(SeaPRwire) –   OpenAI released a blog post on Wednesday detailing the guiding principles and operational framework of its Model Spec—the blueprint that governs how ChatGPT, the planet’s most popular chatbot, operates.

According to the blog post, the Model Spec serves as an “interface” that clarifies the intended conduct of the world’s most widely used chatbot, enabling researchers, policymakers, and the general public to examine and discuss it. This has produced a 100-page manual that outlines how OpenAI’s systems should resolve potential conflicts between duties to society, the company itself, developers who create applications using OpenAI’s technology, and individual users. Consequently, the Spec operates on a hierarchical structure where bans on “high severity harms” override instructions from developers or users, with regular updates—the latest version from December.

Jason Wolfe, who coordinates contributions to the Model Spec from various divisions of OpenAI, describes his role as “a maintainer in the tradition of an open-source side project.” Wolfe notes that researchers have started contacting OpenAI for guidance on creating comparable Model Specs, which motivated the blog post explaining the company’s rationale behind the document. “There’s a lot of material here that could be valuable to people,” he says.

The blog post clarifies, however, that the document is “not an implementation,” prompting questions about how accurately it reflects what truly molds ChatGPT during its training phase. Wolfe describes the mechanism through which the Spec affects model conduct as “complicated.” While portions of the Spec are occasionally incorporated directly into “alignment” training—where AI systems are taught to act appropriately—just as frequently, the principles documented are condensed versions of comprehensive work performed by internal safety teams. “In many instances, the Spec and the training are essentially parallel processes that we maintain in alignment,” Wolfe explains.

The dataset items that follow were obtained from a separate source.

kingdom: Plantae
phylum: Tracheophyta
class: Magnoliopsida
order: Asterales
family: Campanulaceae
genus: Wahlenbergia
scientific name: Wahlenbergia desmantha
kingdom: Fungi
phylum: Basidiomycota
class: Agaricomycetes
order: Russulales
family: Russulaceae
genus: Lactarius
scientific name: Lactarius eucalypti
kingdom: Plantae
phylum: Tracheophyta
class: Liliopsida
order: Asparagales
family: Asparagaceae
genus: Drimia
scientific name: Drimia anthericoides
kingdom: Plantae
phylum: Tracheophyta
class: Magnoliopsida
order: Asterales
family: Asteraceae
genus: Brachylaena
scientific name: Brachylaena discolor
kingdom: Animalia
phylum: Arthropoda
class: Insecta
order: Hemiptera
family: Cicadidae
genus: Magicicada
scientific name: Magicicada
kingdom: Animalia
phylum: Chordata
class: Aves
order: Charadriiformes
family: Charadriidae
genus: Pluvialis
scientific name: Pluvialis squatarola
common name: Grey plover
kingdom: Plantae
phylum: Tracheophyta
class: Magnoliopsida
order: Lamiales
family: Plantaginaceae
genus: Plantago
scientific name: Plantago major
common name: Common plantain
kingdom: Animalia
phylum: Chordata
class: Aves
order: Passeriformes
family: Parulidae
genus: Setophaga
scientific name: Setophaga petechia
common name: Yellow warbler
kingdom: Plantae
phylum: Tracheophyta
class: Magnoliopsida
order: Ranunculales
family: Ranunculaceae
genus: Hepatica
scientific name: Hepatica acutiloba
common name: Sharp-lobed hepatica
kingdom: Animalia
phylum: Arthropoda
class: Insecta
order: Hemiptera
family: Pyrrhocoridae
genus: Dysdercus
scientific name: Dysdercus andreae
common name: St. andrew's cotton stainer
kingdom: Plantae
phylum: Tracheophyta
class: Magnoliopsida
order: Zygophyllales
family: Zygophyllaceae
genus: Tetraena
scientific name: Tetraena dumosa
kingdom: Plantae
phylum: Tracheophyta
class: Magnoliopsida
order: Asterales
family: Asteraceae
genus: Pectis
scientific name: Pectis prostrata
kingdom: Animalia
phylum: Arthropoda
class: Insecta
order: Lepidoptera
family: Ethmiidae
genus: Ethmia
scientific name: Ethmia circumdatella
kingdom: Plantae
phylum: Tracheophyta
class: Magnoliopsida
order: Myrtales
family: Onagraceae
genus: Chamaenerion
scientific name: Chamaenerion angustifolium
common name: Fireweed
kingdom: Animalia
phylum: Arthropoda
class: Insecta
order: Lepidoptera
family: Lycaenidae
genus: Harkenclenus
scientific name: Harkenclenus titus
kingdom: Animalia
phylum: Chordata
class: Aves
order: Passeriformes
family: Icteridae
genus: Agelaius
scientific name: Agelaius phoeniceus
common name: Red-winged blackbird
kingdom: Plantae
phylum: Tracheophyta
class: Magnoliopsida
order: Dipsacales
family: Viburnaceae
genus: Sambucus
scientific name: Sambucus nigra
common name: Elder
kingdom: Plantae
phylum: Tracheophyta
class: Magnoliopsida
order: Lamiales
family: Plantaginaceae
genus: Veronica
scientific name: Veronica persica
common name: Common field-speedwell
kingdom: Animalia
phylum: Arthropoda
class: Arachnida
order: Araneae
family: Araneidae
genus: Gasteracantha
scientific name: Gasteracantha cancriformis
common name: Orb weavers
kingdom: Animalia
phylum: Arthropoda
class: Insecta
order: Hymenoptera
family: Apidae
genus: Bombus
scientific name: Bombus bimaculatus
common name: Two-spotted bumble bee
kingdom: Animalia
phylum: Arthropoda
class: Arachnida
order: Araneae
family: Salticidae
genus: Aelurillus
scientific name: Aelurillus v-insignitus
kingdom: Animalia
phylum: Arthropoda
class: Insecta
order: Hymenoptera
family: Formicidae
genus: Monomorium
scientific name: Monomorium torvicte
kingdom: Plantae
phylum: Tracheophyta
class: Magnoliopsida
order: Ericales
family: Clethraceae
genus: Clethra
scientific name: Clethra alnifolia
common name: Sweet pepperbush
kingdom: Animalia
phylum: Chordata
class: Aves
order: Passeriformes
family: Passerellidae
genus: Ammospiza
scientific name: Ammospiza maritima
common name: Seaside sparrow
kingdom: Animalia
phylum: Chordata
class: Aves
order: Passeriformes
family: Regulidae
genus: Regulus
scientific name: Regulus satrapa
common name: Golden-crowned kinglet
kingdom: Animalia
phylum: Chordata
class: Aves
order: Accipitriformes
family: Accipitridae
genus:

The expanding user base of ChatGPT means the guidelines in the Spec could impact hundreds of millions globally. By February, approximately 10% of the world’s population were weekly active users of the chatbot. This challenge is intensified by OpenAI’s swift internal expansion, as the firm intends to nearly double its workforce from 4,500 employees by year-end 2026. Per the blog post, dozens of staff members across the organization have directly provided content for the Spec, drawing from research, product, and legal departments, among others. Wolfe collaborates especially closely with the leaders of model behavior and policy.

OpenAI isn’t alone among AI firms struggling with how to direct model behavior and gather feedback as AI’s societal influence increases. In January, Anthropic released the “Claude Constitution,” an 80-page paper characterizing the kind of entity it envisions for Claude, its premier model. The two documents diverge significantly in tone: Anthropic’s Constitution resembles a treatise on moral philosophy, while OpenAI’s Spec is more like a collection of legal precedents with illustrations of preferred conduct. Sharan Maiya, a Cambridge University PhD candidate in AI alignment, observes that “the Anthropic Constitution is more philosophical, and the OpenAI Spec is more behavioral.”

The two companies also employ their documents differently. Wolfe states that OpenAI’s Spec is “first and foremost, a document for people,” valuable for establishing agreement on preferred model conduct but more distant from what the system actually internalizes. Conversely, Amanda Askell, the philosopher overseeing Anthropic’s Constitution, explains that Anthropic provides its Constitution to Claude “to generate training material itself that helps it comprehend the document.” Users discovered a pre-release version of Anthropic’s Constitution reproduced completely in Claude’s outputs before its formal launch, proving the model had memorized the constitutional text. “I do want the document to resonate well with Claude models,” Askell said to TIME in January.

Comparable publications outlining desired model behavior have not been released by Google DeepMind, xAI, or Meta.

Boundary lines for AI systems have become especially prominent lately. Last month, OpenAI entered into an agreement with the Department of War following Anthropic’s refusal to eliminate restrictions concerning domestic mass surveillance and autonomous weapons. OpenAI subsequently reversed course, with Sam Altman conceding the agreement appeared “opportunistic and sloppy.” A revised version of the pact stipulates that “the AI system shall not be intentionally used for domestic surveillance of U.S. persons and nationals,” though legal specialists disagree on the robustness of these protections.

The Model Spec declares that OpenAI’s models must “never” be utilized to enable mass surveillance.

“I hope that, as much as feasible given the confidential nature of this work, if we modify our policies for classified deployments, we can discover methods to make those modifications open,” says Wolfe.